LISTED ENTRIES:
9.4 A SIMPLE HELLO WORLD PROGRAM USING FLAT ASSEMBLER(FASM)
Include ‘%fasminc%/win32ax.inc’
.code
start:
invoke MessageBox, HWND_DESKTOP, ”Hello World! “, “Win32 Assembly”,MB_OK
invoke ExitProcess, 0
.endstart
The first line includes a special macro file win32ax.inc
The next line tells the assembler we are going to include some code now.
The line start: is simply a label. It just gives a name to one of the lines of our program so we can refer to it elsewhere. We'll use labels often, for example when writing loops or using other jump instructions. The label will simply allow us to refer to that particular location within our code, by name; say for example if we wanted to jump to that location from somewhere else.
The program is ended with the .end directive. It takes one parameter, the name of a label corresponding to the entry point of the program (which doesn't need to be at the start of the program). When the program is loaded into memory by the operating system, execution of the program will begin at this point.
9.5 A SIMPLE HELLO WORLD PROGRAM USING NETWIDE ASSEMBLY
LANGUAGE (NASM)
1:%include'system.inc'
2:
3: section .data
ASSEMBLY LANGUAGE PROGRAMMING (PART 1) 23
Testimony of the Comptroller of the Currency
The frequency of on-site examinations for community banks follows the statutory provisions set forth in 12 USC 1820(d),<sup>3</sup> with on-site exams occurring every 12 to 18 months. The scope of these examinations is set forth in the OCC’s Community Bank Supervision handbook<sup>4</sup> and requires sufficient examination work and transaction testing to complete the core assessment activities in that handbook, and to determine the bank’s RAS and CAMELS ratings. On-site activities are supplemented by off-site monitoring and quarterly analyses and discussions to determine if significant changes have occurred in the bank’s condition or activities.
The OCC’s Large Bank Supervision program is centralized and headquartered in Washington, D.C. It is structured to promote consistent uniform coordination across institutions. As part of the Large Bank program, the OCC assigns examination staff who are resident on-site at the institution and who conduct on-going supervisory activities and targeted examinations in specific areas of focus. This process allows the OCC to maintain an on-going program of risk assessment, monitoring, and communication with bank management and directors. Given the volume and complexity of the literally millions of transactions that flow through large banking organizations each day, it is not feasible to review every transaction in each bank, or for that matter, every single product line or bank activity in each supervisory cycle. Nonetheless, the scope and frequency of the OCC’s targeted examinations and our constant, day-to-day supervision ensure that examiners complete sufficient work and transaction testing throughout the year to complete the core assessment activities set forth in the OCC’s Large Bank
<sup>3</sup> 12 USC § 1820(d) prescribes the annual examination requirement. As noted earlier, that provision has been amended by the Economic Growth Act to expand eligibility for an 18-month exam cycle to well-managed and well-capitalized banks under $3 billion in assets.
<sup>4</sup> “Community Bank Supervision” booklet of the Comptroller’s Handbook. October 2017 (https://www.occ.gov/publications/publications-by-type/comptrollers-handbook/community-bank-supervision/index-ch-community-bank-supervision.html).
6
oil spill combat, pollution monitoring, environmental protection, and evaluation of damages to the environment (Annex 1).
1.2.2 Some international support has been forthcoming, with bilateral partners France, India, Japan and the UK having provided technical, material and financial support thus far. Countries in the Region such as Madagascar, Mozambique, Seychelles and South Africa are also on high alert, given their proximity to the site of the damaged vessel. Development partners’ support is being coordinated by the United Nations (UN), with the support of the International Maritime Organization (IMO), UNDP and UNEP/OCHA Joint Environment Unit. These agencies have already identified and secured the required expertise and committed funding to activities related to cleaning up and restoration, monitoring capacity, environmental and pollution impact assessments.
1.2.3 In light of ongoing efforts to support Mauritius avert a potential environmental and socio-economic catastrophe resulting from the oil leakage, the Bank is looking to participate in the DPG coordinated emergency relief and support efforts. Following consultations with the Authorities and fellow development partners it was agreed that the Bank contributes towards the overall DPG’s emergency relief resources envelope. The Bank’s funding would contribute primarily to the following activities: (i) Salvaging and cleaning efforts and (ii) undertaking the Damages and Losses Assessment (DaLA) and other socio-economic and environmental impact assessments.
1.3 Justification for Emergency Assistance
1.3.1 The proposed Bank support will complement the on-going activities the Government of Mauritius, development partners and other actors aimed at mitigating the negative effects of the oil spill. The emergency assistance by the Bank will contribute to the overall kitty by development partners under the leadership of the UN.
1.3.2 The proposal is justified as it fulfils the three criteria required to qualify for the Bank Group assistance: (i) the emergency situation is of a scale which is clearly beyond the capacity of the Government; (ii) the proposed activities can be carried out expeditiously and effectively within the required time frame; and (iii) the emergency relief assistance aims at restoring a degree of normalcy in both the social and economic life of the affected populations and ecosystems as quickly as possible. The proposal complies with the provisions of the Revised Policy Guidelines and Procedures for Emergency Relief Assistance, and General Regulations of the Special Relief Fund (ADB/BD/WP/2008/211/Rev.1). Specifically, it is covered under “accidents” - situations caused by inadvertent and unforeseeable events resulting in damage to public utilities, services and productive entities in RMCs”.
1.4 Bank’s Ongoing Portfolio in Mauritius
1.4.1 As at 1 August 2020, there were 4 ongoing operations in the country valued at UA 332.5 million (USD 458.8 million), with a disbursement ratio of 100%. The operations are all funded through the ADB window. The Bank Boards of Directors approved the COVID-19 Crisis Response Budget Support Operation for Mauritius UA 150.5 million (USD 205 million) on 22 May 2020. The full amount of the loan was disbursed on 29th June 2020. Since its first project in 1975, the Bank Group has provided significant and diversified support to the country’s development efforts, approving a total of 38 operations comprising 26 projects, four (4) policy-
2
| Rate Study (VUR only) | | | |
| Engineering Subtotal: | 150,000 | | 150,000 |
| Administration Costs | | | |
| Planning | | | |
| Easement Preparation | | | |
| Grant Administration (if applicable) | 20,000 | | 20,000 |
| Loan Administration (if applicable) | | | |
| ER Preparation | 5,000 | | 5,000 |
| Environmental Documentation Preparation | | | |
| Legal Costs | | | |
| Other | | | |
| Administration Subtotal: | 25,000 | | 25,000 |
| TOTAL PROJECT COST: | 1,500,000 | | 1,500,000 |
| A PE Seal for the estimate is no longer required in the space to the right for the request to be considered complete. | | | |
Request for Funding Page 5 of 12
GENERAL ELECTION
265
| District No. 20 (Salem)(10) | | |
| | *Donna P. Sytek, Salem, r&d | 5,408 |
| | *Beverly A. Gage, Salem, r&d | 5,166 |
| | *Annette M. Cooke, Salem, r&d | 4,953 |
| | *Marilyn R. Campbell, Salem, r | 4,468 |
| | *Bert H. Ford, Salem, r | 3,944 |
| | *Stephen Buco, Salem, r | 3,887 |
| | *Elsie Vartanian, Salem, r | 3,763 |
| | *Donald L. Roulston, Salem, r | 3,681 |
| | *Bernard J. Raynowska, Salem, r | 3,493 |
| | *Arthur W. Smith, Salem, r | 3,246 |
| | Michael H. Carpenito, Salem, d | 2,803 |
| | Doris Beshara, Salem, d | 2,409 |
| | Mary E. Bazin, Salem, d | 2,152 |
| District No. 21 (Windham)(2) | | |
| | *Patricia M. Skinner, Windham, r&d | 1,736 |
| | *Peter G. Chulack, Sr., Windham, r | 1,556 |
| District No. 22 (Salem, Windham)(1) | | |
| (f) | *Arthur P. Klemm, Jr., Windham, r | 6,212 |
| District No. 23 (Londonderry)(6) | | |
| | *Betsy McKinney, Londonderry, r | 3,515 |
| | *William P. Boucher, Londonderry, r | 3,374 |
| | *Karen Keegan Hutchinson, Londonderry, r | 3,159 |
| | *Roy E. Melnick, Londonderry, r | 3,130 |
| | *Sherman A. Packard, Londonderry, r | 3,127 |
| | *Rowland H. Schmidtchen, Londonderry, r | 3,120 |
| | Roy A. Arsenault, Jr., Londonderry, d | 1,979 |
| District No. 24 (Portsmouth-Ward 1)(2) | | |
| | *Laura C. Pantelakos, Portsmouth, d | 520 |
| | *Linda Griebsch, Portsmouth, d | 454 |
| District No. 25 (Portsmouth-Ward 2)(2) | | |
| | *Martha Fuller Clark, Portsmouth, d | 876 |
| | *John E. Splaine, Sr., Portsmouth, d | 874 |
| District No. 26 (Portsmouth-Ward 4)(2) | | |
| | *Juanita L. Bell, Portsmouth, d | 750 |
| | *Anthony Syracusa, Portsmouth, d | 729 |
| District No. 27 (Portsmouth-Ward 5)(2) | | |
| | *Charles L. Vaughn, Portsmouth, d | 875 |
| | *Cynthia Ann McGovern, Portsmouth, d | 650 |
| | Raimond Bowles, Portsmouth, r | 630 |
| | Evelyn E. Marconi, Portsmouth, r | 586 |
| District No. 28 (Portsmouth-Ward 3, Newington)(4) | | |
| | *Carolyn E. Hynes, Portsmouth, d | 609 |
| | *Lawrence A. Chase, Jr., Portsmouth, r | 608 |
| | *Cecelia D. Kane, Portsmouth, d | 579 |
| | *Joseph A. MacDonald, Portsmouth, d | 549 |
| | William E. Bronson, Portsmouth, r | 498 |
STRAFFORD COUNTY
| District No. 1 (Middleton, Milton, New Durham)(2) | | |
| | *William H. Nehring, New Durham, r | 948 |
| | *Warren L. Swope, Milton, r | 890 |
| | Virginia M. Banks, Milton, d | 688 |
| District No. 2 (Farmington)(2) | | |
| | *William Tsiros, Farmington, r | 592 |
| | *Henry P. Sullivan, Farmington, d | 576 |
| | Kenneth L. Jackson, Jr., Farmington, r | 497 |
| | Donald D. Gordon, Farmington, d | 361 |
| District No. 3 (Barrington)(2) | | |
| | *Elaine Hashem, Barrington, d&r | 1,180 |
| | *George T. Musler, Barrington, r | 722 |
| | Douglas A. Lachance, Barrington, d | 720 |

TASK OBJECTIVE:
Once the line with "STRAFFORD COUNTY" is found, write out that line and every one after it through the last line of the records, exactly and with nothing else.

TASK RESPONSE:
STRAFFORD COUNTY
| District No. 1 (Middleton, Milton, New Durham)(2) | | |
| | *William H. Nehring, New Durham, r | 948 |
| | *Warren L. Swope, Milton, r | 890 |
| | Virginia M. Banks, Milton, d | 688 |
| District No. 2 (Farmington)(2) | | |
| | *William Tsiros, Farmington, r | 592 |
| | *Henry P. Sullivan, Farmington, d | 576 |
| | Kenneth L. Jackson, Jr., Farmington, r | 497 |
| | Donald D. Gordon, Farmington, d | 361 |
| District No. 3 (Barrington)(2) | | |
| | *Elaine Hashem, Barrington, d&r | 1,180 |
| | *George T. Musler, Barrington, r | 722 |
| | Douglas A. Lachance, Barrington, d | 720 |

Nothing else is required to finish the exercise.